Goldman Sachs Group Inc.’s use of artificial intelligence is enabling the bank to expand its operations without significantly increasing its workforce, according to President and Chief Operating Officer John Waldron.
Waldron’s Vision for AI Integration
“I often describe Goldman Sachs as a human assembly line,” Waldron said in a CNBC interview on Tuesday. “If you think about what’s happened in manufacturing, it’s become much more robotic, it’s become much more automated. The banks really haven’t been on that journey to the same extent.”
Back-office roles are increasingly being handled by machines at Goldman Sachs and across Wall Street, where executives are identifying additional areas where AI can improve efficiency and drive growth. This trend raises questions about potential job losses.
Digital Agents as the New Robots
“Our human assembly lines will become more digitized, digital agents will be our robots,” Waldron said. “I’m not sure dynamically how the overall headcount will change, but I think the firm is going to get much more resilient and much more scalable.”
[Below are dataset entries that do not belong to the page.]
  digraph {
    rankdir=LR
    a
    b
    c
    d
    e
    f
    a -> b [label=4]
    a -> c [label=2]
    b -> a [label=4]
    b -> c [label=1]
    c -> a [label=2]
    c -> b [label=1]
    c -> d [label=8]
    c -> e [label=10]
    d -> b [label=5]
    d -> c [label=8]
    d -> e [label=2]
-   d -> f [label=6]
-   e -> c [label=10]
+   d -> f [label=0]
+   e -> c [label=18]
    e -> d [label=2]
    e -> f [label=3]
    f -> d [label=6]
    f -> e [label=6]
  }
Waldron, widely seen as the front-runner to succeed CEO David Solomon, launched a strategy called “OneGS 3.0” to implement efficiency savings generated by AI. Areas benefiting from these savings include client onboarding, lending processes, regulatory reporting, and vendor management.
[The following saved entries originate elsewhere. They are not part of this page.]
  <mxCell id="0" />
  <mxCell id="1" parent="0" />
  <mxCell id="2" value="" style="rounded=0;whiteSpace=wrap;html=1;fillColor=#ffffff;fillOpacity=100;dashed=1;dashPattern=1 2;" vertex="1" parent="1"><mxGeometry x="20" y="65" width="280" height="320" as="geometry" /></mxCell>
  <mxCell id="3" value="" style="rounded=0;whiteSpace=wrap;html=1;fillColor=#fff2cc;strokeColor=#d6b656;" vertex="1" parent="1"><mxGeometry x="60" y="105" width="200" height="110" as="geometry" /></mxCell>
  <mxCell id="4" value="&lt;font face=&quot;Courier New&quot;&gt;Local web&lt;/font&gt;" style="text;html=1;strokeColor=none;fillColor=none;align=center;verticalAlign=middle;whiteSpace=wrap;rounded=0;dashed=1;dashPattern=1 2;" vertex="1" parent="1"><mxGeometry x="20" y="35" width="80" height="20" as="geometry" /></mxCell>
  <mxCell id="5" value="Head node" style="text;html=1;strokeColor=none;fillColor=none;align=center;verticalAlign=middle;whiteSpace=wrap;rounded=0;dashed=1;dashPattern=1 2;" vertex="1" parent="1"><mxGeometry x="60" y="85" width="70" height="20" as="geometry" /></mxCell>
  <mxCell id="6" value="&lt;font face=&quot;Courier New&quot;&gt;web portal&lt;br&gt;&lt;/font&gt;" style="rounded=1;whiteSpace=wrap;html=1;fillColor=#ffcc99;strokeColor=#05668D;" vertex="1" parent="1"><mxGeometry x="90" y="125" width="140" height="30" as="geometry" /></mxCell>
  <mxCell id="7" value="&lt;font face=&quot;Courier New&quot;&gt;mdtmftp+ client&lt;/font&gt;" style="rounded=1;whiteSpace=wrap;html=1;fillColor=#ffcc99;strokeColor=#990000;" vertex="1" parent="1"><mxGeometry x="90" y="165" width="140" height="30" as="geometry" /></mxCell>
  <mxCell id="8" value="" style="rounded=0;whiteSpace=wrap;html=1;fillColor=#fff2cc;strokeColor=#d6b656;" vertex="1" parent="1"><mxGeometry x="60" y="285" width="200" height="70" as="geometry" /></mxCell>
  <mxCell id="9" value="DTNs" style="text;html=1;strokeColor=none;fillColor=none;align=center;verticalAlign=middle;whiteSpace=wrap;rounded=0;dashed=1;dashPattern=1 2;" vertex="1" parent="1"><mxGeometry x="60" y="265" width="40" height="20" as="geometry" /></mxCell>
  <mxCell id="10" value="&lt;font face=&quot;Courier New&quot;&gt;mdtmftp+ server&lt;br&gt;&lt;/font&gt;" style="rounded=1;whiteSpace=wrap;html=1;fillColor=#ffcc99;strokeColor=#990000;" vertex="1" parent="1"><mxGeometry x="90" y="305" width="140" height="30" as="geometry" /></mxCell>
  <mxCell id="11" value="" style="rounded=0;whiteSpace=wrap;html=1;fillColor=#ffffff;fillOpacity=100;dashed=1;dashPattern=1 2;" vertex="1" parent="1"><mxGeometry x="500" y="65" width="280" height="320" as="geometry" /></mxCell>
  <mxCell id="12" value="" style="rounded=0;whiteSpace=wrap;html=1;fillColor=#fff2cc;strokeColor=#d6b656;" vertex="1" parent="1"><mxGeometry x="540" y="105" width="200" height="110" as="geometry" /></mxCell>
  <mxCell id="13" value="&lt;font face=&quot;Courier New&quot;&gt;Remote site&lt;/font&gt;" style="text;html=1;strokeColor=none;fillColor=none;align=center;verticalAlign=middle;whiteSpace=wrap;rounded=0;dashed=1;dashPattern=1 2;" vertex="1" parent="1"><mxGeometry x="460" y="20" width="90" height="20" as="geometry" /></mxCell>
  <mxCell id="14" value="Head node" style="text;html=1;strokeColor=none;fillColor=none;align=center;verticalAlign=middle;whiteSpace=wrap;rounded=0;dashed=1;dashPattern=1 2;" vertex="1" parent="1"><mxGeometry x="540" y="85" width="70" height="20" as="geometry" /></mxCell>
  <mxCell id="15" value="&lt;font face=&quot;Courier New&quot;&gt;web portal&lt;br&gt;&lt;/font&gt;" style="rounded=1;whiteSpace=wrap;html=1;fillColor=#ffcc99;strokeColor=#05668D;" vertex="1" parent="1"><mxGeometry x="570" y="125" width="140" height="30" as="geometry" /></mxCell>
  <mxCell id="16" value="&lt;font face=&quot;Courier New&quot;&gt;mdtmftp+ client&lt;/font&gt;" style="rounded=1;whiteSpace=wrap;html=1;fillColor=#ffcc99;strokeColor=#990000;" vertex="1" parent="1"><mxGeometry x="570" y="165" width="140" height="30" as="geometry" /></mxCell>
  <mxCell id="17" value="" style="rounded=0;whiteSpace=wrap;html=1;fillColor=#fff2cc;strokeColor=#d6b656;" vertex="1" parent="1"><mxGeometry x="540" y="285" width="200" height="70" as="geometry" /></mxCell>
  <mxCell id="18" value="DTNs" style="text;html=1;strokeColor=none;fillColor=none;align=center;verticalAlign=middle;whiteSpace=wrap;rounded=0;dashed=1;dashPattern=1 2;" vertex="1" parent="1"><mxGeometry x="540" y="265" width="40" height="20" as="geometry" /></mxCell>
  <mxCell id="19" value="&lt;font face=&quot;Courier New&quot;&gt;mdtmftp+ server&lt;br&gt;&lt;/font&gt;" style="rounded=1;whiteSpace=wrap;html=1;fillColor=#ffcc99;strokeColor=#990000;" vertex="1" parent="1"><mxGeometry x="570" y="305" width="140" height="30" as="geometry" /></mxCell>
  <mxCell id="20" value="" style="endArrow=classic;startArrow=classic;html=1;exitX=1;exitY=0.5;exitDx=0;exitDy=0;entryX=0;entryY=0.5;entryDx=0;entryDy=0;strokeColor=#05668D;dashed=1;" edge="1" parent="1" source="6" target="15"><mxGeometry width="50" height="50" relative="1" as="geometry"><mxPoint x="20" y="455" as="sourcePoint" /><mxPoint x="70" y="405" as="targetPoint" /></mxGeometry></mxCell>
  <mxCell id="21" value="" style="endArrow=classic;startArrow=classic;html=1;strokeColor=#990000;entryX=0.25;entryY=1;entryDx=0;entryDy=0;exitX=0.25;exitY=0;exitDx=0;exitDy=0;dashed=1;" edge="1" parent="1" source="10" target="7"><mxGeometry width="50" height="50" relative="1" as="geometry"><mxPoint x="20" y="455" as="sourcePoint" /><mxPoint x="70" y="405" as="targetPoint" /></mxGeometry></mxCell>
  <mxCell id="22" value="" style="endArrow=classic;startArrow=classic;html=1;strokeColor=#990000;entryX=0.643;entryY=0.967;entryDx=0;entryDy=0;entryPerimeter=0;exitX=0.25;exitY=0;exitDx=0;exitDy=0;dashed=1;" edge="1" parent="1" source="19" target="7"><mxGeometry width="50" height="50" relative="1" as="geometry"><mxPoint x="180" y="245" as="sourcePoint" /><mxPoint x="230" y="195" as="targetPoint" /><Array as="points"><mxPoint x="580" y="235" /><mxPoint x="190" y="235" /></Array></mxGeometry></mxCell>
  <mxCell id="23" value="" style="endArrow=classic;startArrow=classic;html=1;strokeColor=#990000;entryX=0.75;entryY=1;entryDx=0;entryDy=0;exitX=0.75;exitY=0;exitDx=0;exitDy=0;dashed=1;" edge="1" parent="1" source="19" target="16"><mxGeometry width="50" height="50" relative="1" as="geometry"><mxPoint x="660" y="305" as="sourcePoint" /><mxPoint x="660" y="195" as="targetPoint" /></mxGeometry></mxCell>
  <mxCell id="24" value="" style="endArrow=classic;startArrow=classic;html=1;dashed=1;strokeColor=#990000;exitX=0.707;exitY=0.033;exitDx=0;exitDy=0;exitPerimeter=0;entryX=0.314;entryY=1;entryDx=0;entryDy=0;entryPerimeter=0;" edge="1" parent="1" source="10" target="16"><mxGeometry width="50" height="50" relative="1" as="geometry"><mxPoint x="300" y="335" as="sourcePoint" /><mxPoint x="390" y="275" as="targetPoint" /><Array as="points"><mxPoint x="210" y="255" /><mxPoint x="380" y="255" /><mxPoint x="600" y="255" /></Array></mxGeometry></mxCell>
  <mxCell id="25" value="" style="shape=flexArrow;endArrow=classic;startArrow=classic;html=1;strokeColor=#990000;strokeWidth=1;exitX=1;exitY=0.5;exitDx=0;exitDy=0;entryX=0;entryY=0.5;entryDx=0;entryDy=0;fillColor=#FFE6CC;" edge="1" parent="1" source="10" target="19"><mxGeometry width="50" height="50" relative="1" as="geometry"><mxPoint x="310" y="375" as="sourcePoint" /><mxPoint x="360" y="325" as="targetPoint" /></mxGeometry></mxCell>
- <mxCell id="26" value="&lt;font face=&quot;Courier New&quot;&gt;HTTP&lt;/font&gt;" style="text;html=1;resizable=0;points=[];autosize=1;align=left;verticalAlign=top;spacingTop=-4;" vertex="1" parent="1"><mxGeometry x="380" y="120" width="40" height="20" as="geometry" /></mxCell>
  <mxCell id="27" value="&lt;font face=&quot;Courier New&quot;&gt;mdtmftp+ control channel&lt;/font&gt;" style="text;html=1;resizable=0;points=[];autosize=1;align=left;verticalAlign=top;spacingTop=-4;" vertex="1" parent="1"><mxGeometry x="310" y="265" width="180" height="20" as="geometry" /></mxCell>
Measuring Success of AI Deployment
At the bank’s RIA Professional Investor Forum on Tuesday, Waldron told attendees that the success of AI deployment is measured through productivity gains, cost savings, and forgone investments.
Waldron said it remains unclear how AI will change Goldman’s organizational structure. Some industry observers suggest the technology could reduce headcount at junior levels, narrowing the base of the traditional corporate pyramid.
Pyramid or Diamond?
“We don’t know yet whether it’s a diamond or a pyramid,” Waldron said.
Regarding the broader economy, Waldron noted that many reported layoffs are not yet due to generative AI deployment but rather firms correcting “hoarding of employees” after the Covid-19 pandemic. He predicted that savings from generative AI could start affecting organizational structures more broadly in 2027 and 2028.